The sturdy, comfortable benches in the photo above are in Manhattan's Central Park. They have been there for at least 80 years because I used to play around them. They have probably been there forever. But they are not the model for the rest of Manhattan. That model is greed and law-breaking and the leaders of the charge are the realtors and one of the worst offenders is a realtor who now makes his home in the White House. His name is Donald Trump.

When you want to bloviate about public and private Central Park is public and Trump Tower is private.

When Donald was asked to place benches for folk in the main lobby, a law in Manhattan, he paid $14,000 in fines to keep shops where the benches were supposed to be. Only under duress did he give in. Did he actually decide these things? Who cares? He is like most of the other gold star realtors. The gold has been won with not one single care about the public, aesthetics, ethics or decency. Before there was Gordon Gekko there were New York realtors.

The tweet tells the tale

If you want more truth about the realtors, beyond the fact that half of them break the law by ignoring the public.

read the tweet. If you want details, read the story linked to it. The story deals with privately-owned public spaces, POPS. These are spaces developers set aside for public use, like sitting and reading a paper or having a talk or musing.

War on the homeless

Public seating in Manhattan is so bad that people avoid the tinny metal excuses for comfortable recumbency.

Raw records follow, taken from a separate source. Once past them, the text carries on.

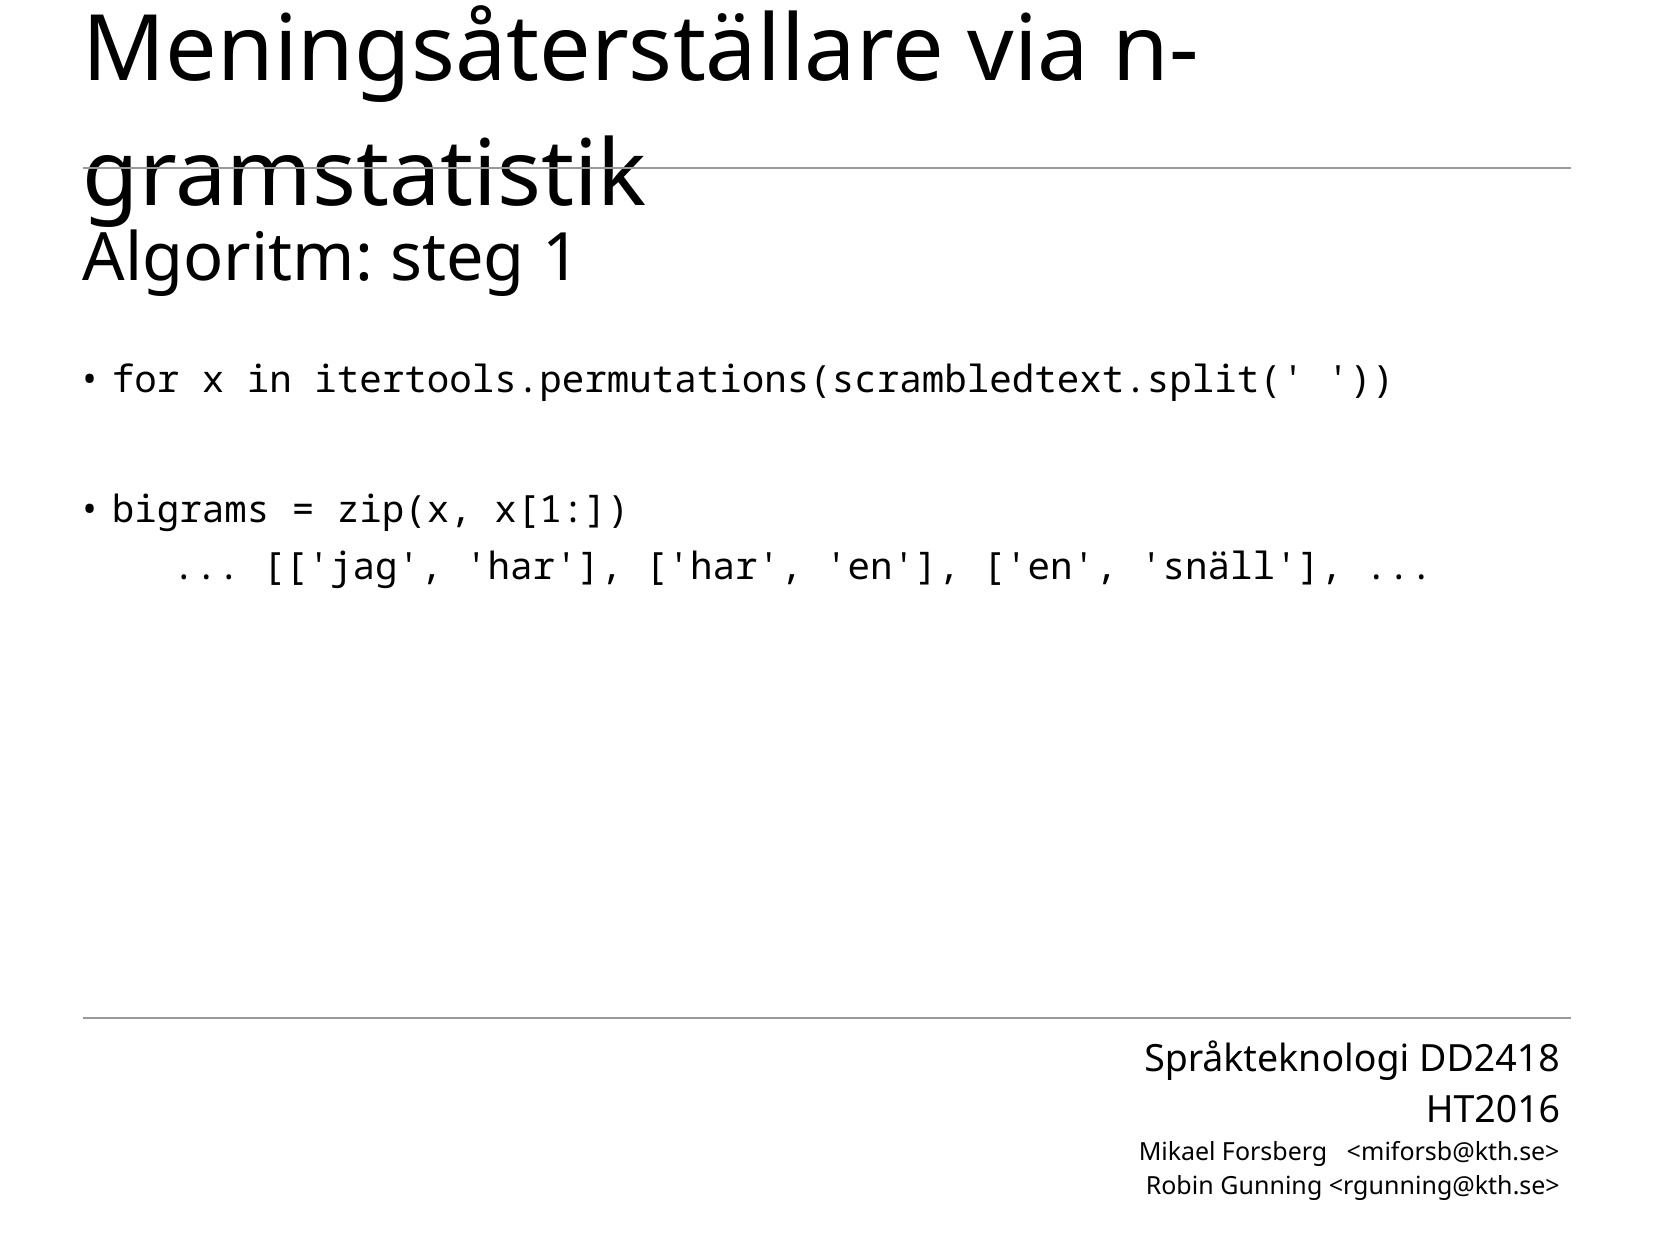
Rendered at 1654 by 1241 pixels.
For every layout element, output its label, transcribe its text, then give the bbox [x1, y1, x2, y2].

subtitle • for x in itertools.permutations(scrambledtext.split(' ')) • bigrams = zip(x, x[1:]) ... [['jag', 'har'], ['har', 'en'], ['en', 'snäll'], ... [82, 330, 1571, 1010]
title Algoritm: steg 1 [82, 194, 1571, 316]
title Meningsåterställare via n-gramstatistik [82, 46, 1571, 167]
text_box Språkteknologi DD2418 HT2016 Mikael Forsberg <miforsb@kth.se> Robin Gunning <rgunning@kth.se> [1020, 1024, 1576, 1156]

These recent eyesores are designed to be inhospitable to the homeless. Some homeless get so little help they are forced to live always outside and use whatever facilities they can find. No one wants them. No one helps them. City facilities are bad enough to make outside preferable to some. So along with greed among the Real Estate profiteers, we have neglect among the rest of us.

Give us decent seating

A block from where I live there was a nice new public space with nice seating. Glass began to fall from an adjacent recently constructed high-rise condo building. The area has been closed ever since. Zuccotti Park was created because of the public space provision. With half of them not even utilized, it is scandalous. The city does not enforce the law. The police are about moving traffic and not caring much for pedestrians.

When we have the equivalent of Central Park benches on every block, I will applaud. This should become a cause. Little things mean a lot. We are being shortchanged in our public spaces. The realtor in the White House has a record of shortchanging us.